“The Amazing Spider-Man” swings into theaters in July 2012 and actor Rhys Ifans will play the film’s main menace, Dr. Curt Connors, a.k.a. the Lizard, a laboratory creation that is both scary and scaly. The 44-year-old native of Wales was in the news today: The Wrap reported that San Diego prosecutors won’t pursue a misdemeanor battery charge against him for allegedly shoving a guard just before his on-stage appearance at Comic-Con International (through a spokesman the actor has said he “deeply regretted” the incident). Our Geoff Boucher sat down with Ifans in San Diego (about an hour before the Comic-Con kerfuffle) and we’ll be posting parts of the interview in the weeks to come.
GB: Marc Webb was a surprise pick to direct this film — his only other feature was “(500) Days of Summer” — but he has some bold ideas for taking Spider-Man into new areas on screen. How was the shoot for you and working with Webb?

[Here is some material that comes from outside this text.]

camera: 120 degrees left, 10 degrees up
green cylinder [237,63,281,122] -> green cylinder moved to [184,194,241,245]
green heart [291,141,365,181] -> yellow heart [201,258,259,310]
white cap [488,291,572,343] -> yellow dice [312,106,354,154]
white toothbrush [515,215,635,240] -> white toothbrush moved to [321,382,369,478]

RI: The shoot was phenomenal. It was a dream come true really. A franchise that has such gravitas as this — it’s all eyes on you — and what Marc has done is very exciting. Not to be disparaging to the other movies at all but they were kind of going a certain way and Marc has rolled it back to its delicate, human domesticity. Spider-Man is a working-class hero. He’s an everyman. And I think Marc as a director and Andrew in his performances are doing special — we’re reclaiming the poetry of the hero and of the story.

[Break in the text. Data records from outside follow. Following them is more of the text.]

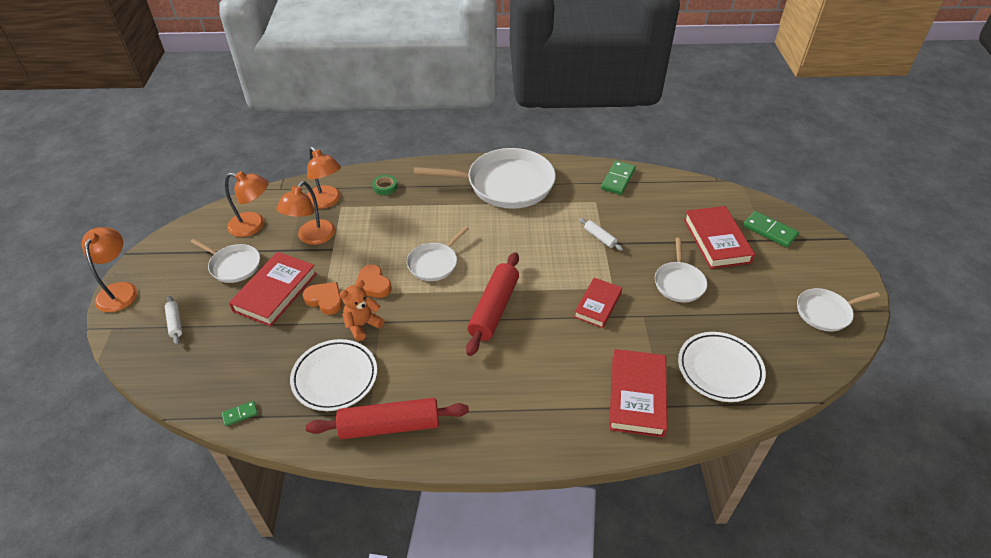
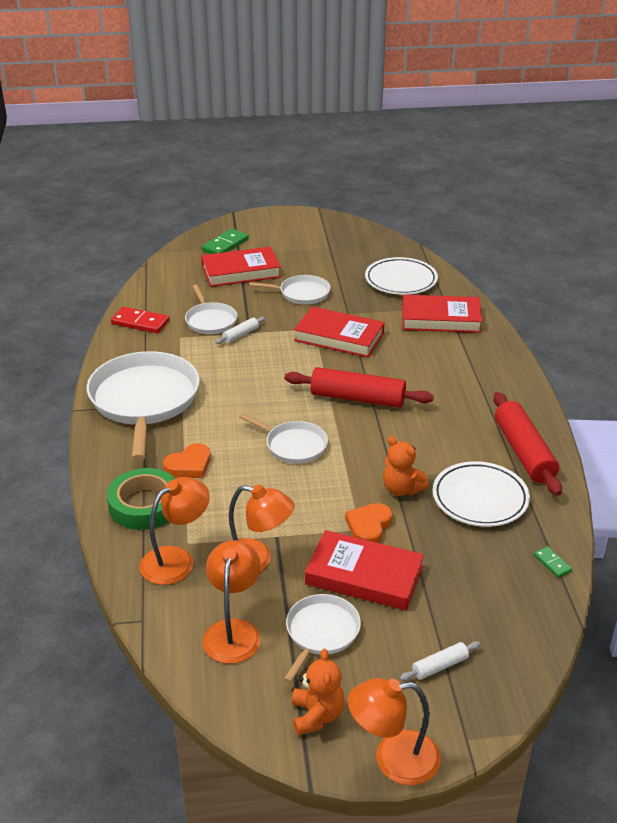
camera: 95 degrees left, 10 degrees down
orange heart [355,265,392,298] -> orange heart moved to [163,443,211,478]
green tape [372,175,397,195] -> green tape [107,468,175,530], size x2.01
red book [574,278,622,328] -> red book [294,307,385,358], size x1.52
green domino [601,161,636,195] -> red domino [111,307,169,333]
white pan [797,288,880,332] -> white pan moved to [185,285,237,334]
none -> orange teddy bear [292,649,344,736]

GB: The best Marvel villains have shadings of tragedy to their story and persona. They’re not simple mustache-twirling bad guys. That’s reflected in this new version of the Lizard I would imagine…
RI: Absolutely, Curt Connors is by no stretch an evil villain. He’s not like the Batman villains, like the Joker, who are the embodiment of evil. Curtis Connors is a great man who makes a bad decision. That’s the whole magic of the Spider-Man idea. These people are the embodiment of our flaws and our desires that lead to tragedy. Curt Connors is a man with one arm and he wants to grow his arm back. He has access to a science that can enable that. But he has to make a moral decision, an ethical decision, to achieve that. In a story both he and Peter Parker are presented with these amazing abilities, and it’s about this gift that life gives us. More than any other super-hero, Spider-Man presents us with something very local in its ethics. It’s not messianic. It’s far more tangible. He is, again, a working-class hero.
GB: Beyond comics, your role would seem to tap into that grand tradition of characters who go too far to tamper with nature or science, such as Dr. Frankenstein or Dr. Jekyll…
RI: Absolutely. It’s the human condition in flux — in physical flux but in moral and emotional flux as well. The teenage state, interestingly, is a state of flux too, it’s riddled with hormones and change, and Spider-Man more than any other hero is a metaphor for puberty. I feel bad for him. I’d never want to get my first [erection] in that costume. But you have a hero and a villain in flux and not all of it is science fiction.